Il dettaglio che molti stanno sottovalutando è la scadenza: il Bonus mobili e grandi elettrodomestici collegato ai lavori in casa corre verso il traguardo del 31 dicembre 2026 e rischia di sfuggire a chi non ha le idee chiare su come funziona. Per mobili e materassi, poi, il margine di errore è ancora più sottile: basta una data sbagliata o un pagamento non tracciato per dire addio alla detrazione del 50% in dichiarazione dei redditi.
Quando il materasso vale il 50%: il legame nascosto con la ristrutturazione
Per ottenere il Bonus mobili 2026, l’acquisto di mobili, letti e materassi deve essere sempre collegato a una ristrutturazione edilizia agevolata. Non basta cambiare l’arredo della camera: serve una CILA, SCIA o permesso di costruire già avviato e comunicato all’Agenzia delle Entrate tramite il classico bonifico parlante dei lavori.
La regola chiave è cronologica: l’ordine di mobili e materassi deve essere successivo alla data di inizio lavori. Puoi comprare anche a distanza di mesi, ma mai prima dell’avvio ufficiale dell’intervento. Il tetto di spesa per il 2026, salvo modifiche normative, resta quello fissato negli ultimi aggiornamenti: limite massimo per unità immobiliare, sul quale calcolare il 50% di detrazione da ripartire in 10 anni.

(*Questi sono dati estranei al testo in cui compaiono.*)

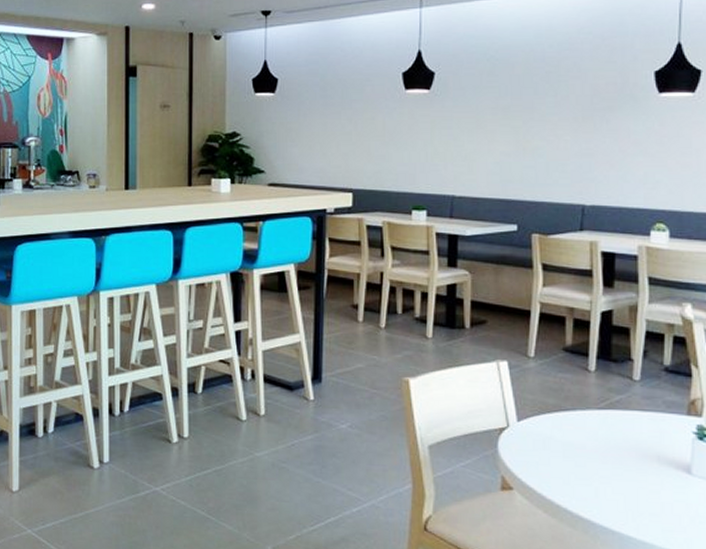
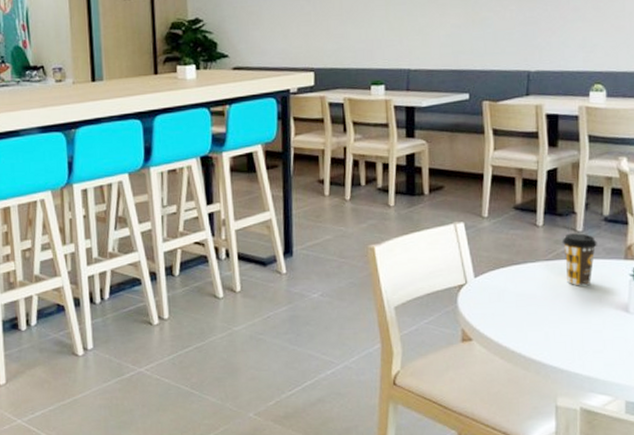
coffee cup: none [616,382,656,441] -> present [562,233,597,286]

Per non sbagliare la parte pratica, conviene fissare alcuni paletti:
- Pagare sempre con mezzi tracciabili (bonifico, carta di credito/debito, niente contanti).
- Farsi intestare fattura e scontrino parlante allo stesso codice fiscale che detrae i lavori.
- Conservare preventivi, ordini, fatture e prove di pagamento fino al termine dei 10 anni di detrazione.
- Verificare che il bene sia “ammesso”: letti, materassi, armadi, comodini sì; porte interne e pavimenti no.
La corsa al 31 dicembre 2026: come organizzarsi per non perdere il bonus
Chi sta pianificando di cambiare letto e materasso nei prossimi mesi deve ragionare a ritroso dalla scadenza. La detrazione spetta per le spese sostenute entro il 31 dicembre 2026, ma è prudente non ridursi all’ultimo: tra tempi di consegna, ritardi dei fornitori e chiusure natalizie, un pagamento slittato a gennaio 2027 farebbe decadere il vantaggio fiscale.
Il percorso più sicuro parte sempre dal cantiere. Prima si verificano titolo edilizio, tipologia di lavori e data di inizio, poi si pianifica l’arredo. Una volta chiarito che l’intervento rientra tra quelli ammessi (manutenzione straordinaria, ristrutturazione, restauro), si può procedere agli acquisti di mobili e materassi, avendo cura di controllare che il venditore rilasci documenti fiscali completi di descrizione del bene.
Per non commettere gli errori più frequenti, vale la pena tenere a mente questi “dos and don’ts”:
- Da fare: verificare con il tecnico o il CAF che la ristrutturazione sia agevolabile e che il tetto di spesa non sia già stato saturato.
- Da fare: scegliere materassi di qualità, perché il bonus non cambia in base al prezzo ma al totale della spesa agevolata.
- Da evitare: pagare con carte prepagate anonime o contanti, che non consentono la tracciabilità richiesta.
- Da evitare: intestare fatture a un familiare diverso da chi ha sostenuto i lavori, senza una chiara ripartizione delle spese.
Chi ha già iniziato lavori negli anni passati può ancora sfruttare il Bonus mobili 2026, purché resti capienza nel plafond e gli acquisti rientrino nel periodo temporale consentito. In questa fase finale, la vera “furbata” non è correre in negozio, ma allineare date, documenti e pagamenti: solo così il nuovo materasso diventa davvero mezzo sonno e mezzo risparmio fiscale.